Researchers from Baidu Research Robotics and Auto-Driving Lab (RAL) and the University of Maryland, College Park (UMD) have developed a real-time mapping approach for autonomous navigation of excavators on complex terrains named Terrain Traversability Mapping (TTM). Using TTM, an autonomous excavator can navigate through unstructured outdoor environments consisting of deep pits, steep hills, rock piles, and other complex terrain features. This is the first complex terrain processing approach developed for heavy-duty excavation machines.
The research team exhibited the technology at MINExpo INTERNATIONAL 2021.
The development of robotic systems such as autonomous excavators in the construction and mining industries is a growing trend as these companies worldwide are encountering labor shortages in the face of increasing demand for skilled heavy machinery operators. The global market size for excavators was $44.12 billion in 2018 and is expected to grow to $63.14 billion by 2026.
Excavators are widely operated in unstructured and dangerous environments that have unpredictable and potentially hazardous conditions. The operations of excavators consist of digging and dumping, which raise the risk of landfalls or cave-ins. These complex environments lack lane markings, and obstacles tend to be non-uniform and random, making them less navigation-friendly. To ensure the safety of operators in this environment, it is crucial for autonomous excavators to be able to identify different terrain features and predict safe regions for navigation.

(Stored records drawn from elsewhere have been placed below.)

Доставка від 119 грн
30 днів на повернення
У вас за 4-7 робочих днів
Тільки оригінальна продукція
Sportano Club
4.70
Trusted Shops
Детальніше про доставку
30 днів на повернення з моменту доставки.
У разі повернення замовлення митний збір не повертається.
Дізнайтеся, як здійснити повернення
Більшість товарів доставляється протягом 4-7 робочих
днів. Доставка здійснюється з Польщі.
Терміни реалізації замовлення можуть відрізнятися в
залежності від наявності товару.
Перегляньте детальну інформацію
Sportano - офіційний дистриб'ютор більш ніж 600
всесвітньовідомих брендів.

To enable autonomous excavators to handle complex terrains, the researchers developed an efficient learning-based geometric method to extract terrain features from RGB images and 3D point clouds and incorporate them into a global map for planning and navigation. The method uses physical characteristics of the excavator, including maximum climbing degree and machine specifications, to determine the traversable area, adapt to changing environments, and update the terrain information in real-time. In addition, these researchers have prepared a novel autonomous excavator terrain dataset, which consists of RGB images and LiDAR point clouds from construction sites with seven different categories based on navigability. This integrates the mapping approach with planning and control modules to continuously improve the autonomous excavator navigation system. Experiments showed that while using TTM, an excavator can navigate through unstructured environments with a much higher success rate compared to existing planning schemes.
The new TTM technique comes on the heels of another innovation Baidu RAL and UMD co-developed this June -- an autonomous excavator system (AES) that can perform material loading tasks for 24 hours without any human intervention, while offering performance nearly equivalent to that of an experienced human operator. The researchers described their methodology in a research paper published on June 30, 2021, in Science Robotics.